Each year at this time, we pose a question to the commanders of navies worldwide. In light of international security developments in 2014, we wondered what change in their state’s security situation they see most impacting naval operations and force-posture requirements. We also asked them to weigh in on the role of naval partnerships. A shared sentiment among commanders from Benin to Brazil is that demands on navies will only increase in the coming years and that managing the complex maritime-security environment requires pooling of resources and capabilities. As the commander of the Colombian Navy succinctly noted, “Today, no one navy can singlehandedly respond efficiently to the diversity of threats and challenges of the maritime domain.” And of course it wouldn’t be the March issue of Proceedings without Eric Wertheim’s masterful annual offering, “World Navies in Review,” a detailed, country-by-country, region-by-region rundown of global naval developments. As always, a highly informative piece from the editor of The Naval Institute Guide to Combat Fleets of the World.
Does the U.S. Navy have a public awareness problem? Do the American people truly appreciate what their Fleet does for them every day? While the newest commercials targeting potential recruits are a great improvement over previous offerings, the service still has difficulty reaching the general population, for which it is often “out of sight, out of mind.” In this issue, the Naval Institute Press’ director of professional publishing, retired Navy Lieutenant Commander Thomas J. Cutler, sounds an alarm that the Navy has a crisis on its hands, and the time has come to do something about it. He maintains that the American public needs to be taught about naval strategy so that those taxpayers will buy into the fact that the nation needs its Navy, and it is worth the money we pay for it.
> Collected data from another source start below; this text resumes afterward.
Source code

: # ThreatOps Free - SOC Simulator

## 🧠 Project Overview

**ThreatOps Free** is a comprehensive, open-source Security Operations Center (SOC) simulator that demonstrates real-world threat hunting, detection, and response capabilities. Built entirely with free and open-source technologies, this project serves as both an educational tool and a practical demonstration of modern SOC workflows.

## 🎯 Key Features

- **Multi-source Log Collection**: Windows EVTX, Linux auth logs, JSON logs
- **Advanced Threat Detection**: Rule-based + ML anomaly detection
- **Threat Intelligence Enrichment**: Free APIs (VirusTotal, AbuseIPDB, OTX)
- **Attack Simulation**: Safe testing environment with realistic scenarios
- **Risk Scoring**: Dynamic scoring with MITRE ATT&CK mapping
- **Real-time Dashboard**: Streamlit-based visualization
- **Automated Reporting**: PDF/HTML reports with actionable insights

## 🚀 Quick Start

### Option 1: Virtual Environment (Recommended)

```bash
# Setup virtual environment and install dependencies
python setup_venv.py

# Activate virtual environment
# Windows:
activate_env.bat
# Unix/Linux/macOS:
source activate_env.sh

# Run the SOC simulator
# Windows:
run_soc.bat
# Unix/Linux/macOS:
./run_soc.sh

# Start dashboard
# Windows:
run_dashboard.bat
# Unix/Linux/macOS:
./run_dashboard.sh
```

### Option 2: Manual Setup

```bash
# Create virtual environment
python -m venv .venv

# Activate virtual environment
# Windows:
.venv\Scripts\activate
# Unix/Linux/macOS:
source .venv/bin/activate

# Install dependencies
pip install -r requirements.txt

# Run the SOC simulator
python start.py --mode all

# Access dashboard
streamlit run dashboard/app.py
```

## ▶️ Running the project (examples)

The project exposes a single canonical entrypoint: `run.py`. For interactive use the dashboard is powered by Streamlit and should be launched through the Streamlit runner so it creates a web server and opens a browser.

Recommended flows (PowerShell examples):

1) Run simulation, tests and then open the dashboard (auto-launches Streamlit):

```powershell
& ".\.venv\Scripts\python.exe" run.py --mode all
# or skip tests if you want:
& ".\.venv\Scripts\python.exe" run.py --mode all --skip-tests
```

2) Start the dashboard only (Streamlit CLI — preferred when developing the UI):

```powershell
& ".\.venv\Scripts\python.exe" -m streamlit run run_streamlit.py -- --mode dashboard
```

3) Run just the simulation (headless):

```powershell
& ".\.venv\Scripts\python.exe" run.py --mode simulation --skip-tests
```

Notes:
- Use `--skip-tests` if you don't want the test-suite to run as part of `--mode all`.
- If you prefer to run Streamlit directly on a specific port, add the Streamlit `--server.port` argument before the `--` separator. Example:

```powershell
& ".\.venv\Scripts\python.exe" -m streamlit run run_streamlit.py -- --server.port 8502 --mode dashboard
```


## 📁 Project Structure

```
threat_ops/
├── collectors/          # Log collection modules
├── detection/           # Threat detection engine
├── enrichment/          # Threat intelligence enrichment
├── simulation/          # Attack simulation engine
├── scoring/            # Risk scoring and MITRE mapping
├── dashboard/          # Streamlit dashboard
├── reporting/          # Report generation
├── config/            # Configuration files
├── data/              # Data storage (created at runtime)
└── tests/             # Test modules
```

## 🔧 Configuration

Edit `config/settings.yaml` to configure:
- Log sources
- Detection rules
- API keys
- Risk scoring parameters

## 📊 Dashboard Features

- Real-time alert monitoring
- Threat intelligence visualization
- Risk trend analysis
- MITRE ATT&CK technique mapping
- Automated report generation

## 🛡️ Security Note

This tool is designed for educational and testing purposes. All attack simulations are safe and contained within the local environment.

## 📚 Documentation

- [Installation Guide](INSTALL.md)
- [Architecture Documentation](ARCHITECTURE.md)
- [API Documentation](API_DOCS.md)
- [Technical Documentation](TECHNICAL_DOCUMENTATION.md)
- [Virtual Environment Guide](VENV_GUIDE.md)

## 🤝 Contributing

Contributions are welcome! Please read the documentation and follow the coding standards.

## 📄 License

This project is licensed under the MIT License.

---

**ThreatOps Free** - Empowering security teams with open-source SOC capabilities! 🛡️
He even proposes having the Chief of Naval Operations appear on late-night television and enlisting the help of celebrities to spread the good word. A sound naval strategy, he writes, “empowers the nation to achieve its policy goals without having to resort to conflict at sea or on land through power projection.”
But no matter how sound the strategy, it will be toothless without the proper forces to execute it. Retired Navy Captain Robert C. Rubel offers his assessment of what Navy leaders must do to preserve the service’s longtime trademark forward presence as the number of ships in the Fleet continues to dwindle. In the process, he warns against trying “to reconcile difficult dilemmas via creative semantics” and believes that “some straight talk on forward presence” is needed lest planners “fool themselves into thinking particular force levels can do things they really cannot.”
It is our great pleasure to announce the Naval Institute’s 2014 Authors of the Year for Proceedings, Naval History, and the Naval Institute Press. Proceedings has selected Captain Arthur H. Barber III, U.S. Navy (Retired), as its Author of the Year for his articles “Rethinking the Future Fleet” (May) and “We Must Own Access” (December). Captain Barber has a long and distinguished Navy career, first on active duty as a surface warfare officer and subsequently as a Senior Executive Service civilian. He was most recently the Navy’s chief capability analyst as the Deputy Director of the Chief of Naval Operations’ Assessment Division.
Charles E. Brodine Jr. has been chosen as Naval History’s Author of the Year for his article “War Visits the Chesapeake” (October), which brought the War of 1812 in the Chesapeake Bay theater to life. The Naval Institute Press has named Captain Bernard Cole, U.S. Navy (Retired), as its Author of the Year for his collection of work, The Great Wall at Sea: China’s Navy Enters the Twenty-First Century (First and Second Editions, 2001 and 2010, respectively) and Asian Maritime Strategies: Navigating Troubled Waters (2013). The Great Wall at Sea was selected for the CNO’s Navy Reading Program. Captain Cole teaches at the National War College in Washington, D.C. Bravo Zulu to all our winners!